_Assigned task:_ Please find every line in the records below that contains the word "worn", and copy it.

_The input:_
▶

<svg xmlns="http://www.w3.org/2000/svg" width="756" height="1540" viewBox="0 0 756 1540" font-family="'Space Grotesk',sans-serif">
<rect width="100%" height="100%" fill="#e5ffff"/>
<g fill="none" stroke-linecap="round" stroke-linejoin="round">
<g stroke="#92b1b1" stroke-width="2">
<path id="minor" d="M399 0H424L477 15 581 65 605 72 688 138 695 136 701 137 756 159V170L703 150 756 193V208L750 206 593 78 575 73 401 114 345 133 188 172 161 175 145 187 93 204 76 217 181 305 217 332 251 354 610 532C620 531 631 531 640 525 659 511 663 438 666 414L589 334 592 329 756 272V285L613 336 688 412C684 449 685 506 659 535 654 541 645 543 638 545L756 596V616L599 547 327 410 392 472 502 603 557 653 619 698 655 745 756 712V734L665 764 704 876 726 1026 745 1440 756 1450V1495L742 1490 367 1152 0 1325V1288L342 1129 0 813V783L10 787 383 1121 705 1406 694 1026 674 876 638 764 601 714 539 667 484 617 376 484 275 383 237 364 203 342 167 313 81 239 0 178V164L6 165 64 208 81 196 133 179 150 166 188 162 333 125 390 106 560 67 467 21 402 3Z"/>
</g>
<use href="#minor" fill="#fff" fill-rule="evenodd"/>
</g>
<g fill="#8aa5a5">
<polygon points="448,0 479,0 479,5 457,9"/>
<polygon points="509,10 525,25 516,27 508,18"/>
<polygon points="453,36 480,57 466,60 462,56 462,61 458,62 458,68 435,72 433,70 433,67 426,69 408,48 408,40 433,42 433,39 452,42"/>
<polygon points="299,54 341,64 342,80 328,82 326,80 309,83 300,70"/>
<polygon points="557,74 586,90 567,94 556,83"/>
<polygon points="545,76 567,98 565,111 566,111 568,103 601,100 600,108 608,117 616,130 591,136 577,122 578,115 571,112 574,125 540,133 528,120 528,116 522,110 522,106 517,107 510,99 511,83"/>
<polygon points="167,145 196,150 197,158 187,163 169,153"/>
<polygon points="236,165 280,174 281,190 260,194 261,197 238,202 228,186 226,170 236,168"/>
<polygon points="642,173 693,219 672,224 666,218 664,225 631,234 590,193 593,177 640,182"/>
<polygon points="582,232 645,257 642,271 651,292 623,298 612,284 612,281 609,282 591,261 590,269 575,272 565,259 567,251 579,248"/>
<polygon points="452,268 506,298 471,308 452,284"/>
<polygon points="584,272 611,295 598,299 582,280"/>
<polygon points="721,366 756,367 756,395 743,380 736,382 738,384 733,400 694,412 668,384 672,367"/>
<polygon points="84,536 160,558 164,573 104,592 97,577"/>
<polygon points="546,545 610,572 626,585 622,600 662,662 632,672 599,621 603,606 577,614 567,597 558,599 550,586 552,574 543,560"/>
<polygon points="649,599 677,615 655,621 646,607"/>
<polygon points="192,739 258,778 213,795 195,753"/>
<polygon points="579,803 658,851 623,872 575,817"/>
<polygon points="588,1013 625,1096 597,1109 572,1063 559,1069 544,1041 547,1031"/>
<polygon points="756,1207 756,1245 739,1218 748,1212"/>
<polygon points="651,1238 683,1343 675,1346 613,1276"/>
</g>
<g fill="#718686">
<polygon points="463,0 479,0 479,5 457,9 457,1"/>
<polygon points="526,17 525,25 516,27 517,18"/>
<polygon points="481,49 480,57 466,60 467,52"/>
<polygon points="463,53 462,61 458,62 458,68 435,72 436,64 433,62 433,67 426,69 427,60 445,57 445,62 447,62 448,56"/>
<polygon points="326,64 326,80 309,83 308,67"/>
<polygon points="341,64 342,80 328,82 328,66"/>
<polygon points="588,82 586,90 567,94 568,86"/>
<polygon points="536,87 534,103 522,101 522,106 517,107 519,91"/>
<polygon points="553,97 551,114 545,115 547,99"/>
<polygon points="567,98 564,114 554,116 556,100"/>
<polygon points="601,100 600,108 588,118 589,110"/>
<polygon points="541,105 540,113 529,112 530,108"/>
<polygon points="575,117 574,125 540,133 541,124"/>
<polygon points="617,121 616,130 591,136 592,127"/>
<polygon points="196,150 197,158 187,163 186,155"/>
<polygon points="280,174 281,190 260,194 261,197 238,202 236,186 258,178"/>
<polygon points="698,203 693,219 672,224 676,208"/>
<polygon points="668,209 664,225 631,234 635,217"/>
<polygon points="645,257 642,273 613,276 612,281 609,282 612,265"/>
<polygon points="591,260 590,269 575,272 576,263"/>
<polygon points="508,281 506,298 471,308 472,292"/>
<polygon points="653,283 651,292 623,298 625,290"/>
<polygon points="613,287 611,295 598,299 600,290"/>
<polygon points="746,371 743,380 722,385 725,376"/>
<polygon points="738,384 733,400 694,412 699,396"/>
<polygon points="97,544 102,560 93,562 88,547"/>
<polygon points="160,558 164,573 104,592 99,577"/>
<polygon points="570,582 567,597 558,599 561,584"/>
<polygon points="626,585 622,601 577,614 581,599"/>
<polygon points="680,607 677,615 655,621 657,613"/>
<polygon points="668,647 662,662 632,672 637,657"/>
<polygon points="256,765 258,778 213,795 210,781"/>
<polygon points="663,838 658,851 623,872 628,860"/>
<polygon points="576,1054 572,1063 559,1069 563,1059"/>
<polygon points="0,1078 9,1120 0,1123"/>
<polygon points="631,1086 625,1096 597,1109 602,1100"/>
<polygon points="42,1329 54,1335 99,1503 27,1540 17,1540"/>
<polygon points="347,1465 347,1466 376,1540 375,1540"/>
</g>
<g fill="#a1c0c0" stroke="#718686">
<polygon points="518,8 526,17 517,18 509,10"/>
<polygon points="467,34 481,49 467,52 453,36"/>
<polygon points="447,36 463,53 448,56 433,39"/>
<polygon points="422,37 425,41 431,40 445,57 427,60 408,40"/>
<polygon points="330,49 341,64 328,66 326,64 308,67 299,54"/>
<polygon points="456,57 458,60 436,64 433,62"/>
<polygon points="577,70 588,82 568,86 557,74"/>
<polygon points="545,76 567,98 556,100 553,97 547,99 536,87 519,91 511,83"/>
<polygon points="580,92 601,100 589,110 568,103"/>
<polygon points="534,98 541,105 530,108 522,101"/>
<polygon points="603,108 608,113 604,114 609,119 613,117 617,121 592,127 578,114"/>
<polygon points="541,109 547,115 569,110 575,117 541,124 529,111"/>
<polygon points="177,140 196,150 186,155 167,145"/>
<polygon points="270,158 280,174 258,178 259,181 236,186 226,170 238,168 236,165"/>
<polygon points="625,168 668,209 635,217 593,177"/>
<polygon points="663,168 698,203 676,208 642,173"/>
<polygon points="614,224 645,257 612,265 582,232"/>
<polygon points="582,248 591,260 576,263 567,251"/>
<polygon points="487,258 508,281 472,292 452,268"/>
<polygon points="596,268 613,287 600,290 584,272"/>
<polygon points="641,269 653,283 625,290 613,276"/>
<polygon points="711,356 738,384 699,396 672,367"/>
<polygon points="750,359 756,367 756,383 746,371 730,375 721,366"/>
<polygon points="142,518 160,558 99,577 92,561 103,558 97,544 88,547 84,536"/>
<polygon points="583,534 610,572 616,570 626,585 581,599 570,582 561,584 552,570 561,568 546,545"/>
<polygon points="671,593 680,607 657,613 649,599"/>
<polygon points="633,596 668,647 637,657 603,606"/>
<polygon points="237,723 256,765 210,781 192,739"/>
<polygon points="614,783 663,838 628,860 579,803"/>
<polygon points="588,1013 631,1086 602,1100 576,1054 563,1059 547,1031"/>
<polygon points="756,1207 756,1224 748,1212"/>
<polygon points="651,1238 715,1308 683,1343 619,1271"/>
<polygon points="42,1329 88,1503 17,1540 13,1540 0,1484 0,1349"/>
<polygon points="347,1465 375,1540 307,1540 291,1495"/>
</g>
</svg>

◀
▶

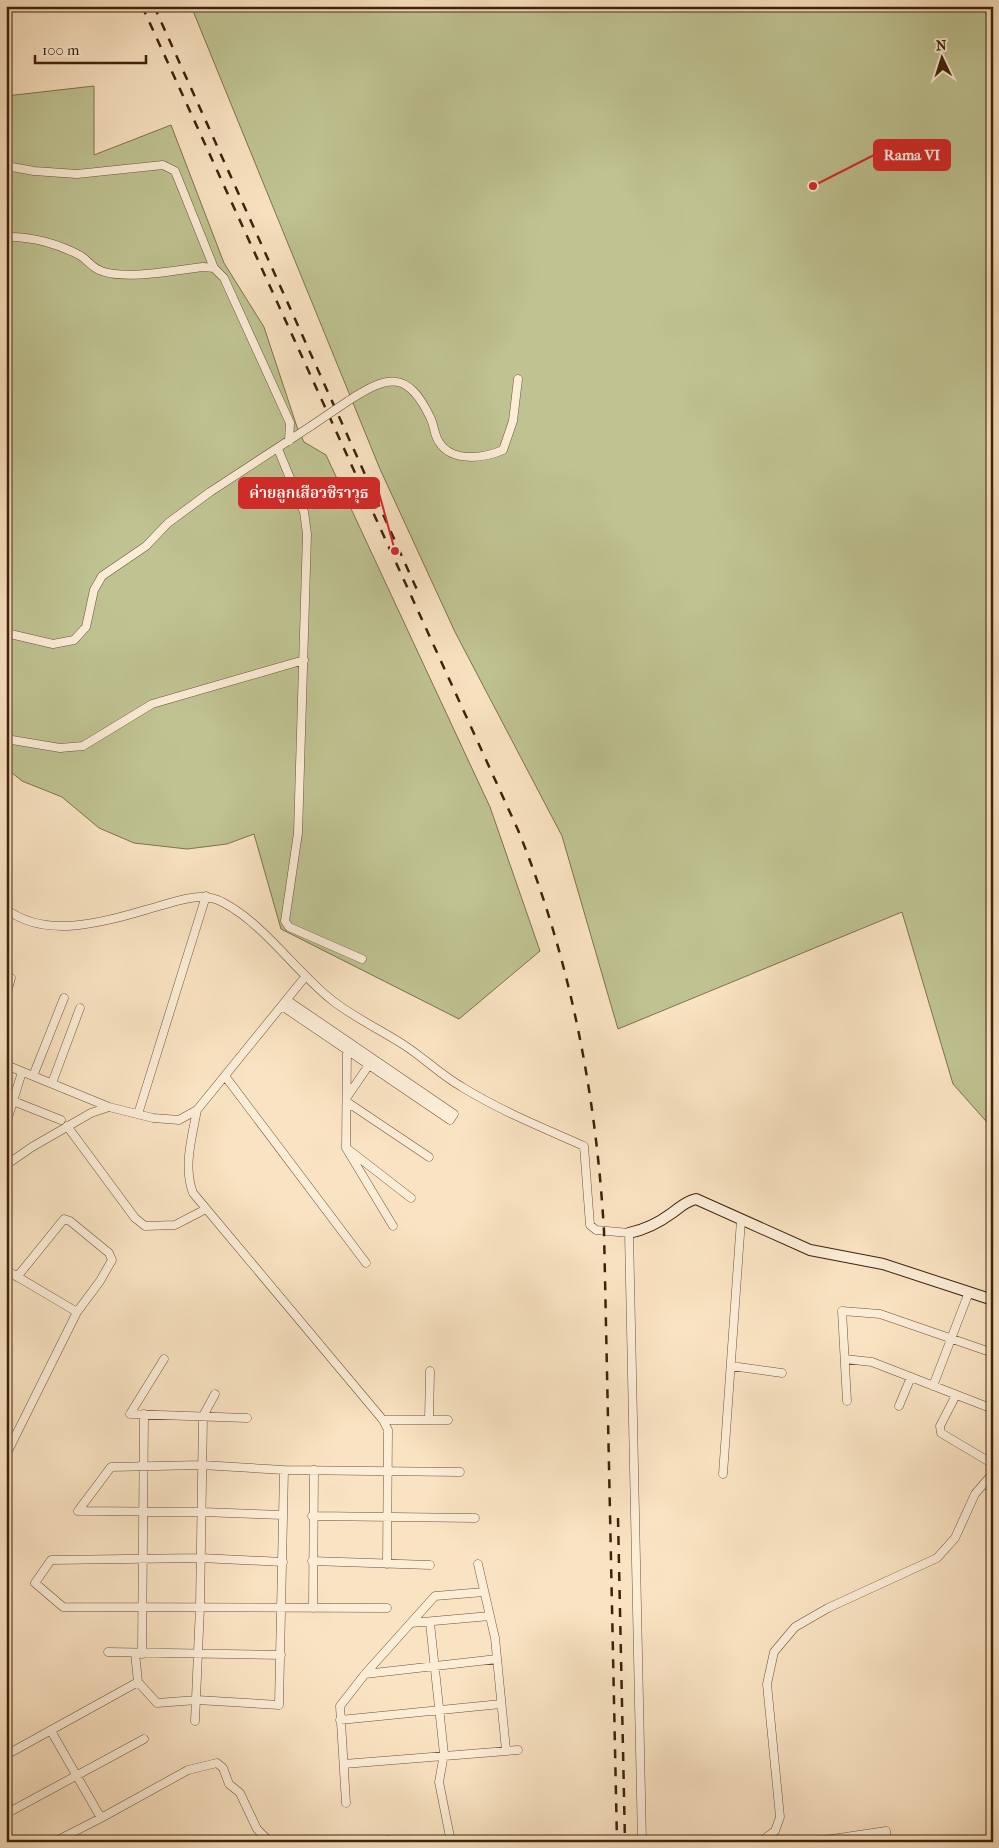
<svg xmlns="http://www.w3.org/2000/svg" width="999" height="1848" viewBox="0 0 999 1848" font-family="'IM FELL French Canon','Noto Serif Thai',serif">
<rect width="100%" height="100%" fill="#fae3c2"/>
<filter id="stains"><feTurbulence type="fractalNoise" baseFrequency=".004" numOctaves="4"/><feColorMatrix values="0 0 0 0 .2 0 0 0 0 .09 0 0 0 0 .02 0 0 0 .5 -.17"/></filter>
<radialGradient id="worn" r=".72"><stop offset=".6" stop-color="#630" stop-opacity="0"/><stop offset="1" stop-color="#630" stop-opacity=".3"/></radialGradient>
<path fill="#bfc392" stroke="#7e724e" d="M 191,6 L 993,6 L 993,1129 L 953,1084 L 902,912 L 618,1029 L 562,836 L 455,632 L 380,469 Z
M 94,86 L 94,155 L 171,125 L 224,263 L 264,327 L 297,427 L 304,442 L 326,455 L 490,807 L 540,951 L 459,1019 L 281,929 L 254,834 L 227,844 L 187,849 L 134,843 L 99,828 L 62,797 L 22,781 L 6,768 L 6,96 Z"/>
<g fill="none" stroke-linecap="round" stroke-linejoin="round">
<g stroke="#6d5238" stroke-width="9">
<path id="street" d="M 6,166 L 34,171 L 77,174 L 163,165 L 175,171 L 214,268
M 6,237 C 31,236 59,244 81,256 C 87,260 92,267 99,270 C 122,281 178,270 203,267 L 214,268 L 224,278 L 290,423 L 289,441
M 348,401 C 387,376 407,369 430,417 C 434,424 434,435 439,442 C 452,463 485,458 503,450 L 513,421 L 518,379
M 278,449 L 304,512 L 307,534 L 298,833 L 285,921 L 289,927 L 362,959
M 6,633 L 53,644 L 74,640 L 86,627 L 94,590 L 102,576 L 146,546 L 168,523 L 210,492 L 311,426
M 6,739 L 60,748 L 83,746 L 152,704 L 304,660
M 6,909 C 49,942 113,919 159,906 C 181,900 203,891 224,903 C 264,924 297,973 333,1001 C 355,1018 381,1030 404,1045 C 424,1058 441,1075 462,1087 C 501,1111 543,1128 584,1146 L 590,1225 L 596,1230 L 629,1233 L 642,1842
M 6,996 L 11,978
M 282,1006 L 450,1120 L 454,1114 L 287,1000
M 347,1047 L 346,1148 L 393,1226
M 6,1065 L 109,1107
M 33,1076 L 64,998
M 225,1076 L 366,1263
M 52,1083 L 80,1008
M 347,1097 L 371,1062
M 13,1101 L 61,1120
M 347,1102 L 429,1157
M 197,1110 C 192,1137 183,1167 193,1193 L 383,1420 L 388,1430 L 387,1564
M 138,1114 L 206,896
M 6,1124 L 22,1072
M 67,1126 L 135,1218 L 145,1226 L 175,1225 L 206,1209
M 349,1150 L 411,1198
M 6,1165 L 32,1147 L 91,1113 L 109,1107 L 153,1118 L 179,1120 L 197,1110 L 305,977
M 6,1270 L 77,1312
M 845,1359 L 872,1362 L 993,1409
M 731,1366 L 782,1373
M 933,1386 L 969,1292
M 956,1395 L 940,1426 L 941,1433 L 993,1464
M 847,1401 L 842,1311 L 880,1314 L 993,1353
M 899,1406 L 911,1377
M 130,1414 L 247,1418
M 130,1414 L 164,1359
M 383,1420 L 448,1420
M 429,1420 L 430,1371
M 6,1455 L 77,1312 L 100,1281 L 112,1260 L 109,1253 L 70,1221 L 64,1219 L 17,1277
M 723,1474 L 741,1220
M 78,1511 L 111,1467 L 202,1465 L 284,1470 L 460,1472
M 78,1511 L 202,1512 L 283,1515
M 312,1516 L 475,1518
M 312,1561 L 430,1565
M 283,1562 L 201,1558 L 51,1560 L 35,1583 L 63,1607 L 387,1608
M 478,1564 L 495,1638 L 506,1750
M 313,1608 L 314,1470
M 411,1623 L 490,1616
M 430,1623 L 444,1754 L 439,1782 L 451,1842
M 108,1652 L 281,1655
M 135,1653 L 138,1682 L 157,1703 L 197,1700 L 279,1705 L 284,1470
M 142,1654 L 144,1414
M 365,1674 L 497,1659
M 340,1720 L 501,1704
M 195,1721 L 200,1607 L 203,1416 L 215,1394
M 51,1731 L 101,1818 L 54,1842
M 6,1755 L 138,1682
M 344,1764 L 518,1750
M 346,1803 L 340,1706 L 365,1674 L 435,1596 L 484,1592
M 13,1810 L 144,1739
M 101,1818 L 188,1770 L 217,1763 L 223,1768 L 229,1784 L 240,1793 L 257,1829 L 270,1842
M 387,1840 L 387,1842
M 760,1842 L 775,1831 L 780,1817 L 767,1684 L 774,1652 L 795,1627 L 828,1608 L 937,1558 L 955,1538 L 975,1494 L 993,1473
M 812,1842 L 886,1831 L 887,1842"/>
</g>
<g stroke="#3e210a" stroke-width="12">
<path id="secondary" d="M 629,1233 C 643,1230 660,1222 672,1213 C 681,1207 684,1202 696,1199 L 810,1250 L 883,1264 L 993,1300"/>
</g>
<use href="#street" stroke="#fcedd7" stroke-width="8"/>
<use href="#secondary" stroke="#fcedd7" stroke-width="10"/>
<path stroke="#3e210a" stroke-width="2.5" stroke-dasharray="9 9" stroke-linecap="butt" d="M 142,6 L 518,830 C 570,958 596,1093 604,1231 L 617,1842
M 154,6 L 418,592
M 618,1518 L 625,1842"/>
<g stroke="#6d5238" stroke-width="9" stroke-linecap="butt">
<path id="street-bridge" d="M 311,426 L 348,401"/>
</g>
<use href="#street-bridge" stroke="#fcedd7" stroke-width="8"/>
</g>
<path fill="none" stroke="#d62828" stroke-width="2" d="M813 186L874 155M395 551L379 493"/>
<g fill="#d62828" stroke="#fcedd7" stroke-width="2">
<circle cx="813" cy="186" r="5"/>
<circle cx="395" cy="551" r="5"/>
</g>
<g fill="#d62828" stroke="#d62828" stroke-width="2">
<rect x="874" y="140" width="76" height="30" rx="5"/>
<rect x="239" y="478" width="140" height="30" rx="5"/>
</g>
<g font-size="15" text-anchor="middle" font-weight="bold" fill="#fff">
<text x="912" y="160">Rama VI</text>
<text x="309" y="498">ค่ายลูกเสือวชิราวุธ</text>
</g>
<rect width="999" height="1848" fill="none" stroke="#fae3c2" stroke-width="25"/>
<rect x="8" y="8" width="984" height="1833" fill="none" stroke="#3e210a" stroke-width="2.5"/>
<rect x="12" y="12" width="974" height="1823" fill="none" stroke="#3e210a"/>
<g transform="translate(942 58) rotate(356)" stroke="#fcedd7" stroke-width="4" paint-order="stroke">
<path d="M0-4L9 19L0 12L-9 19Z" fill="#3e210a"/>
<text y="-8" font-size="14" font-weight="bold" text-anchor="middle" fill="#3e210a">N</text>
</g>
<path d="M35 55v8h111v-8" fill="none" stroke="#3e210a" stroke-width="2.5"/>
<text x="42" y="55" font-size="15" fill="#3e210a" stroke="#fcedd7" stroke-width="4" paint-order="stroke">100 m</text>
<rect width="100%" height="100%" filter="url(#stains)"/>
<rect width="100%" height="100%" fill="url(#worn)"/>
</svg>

◀

_Result:_
<radialGradient id="worn" r=".72"><stop offset=".6" stop-color="#630" stop-opacity="0"/><stop offset="1" stop-color="#630" stop-opacity=".3"/></radialGradient>
<rect width="100%" height="100%" fill="url(#worn)"/>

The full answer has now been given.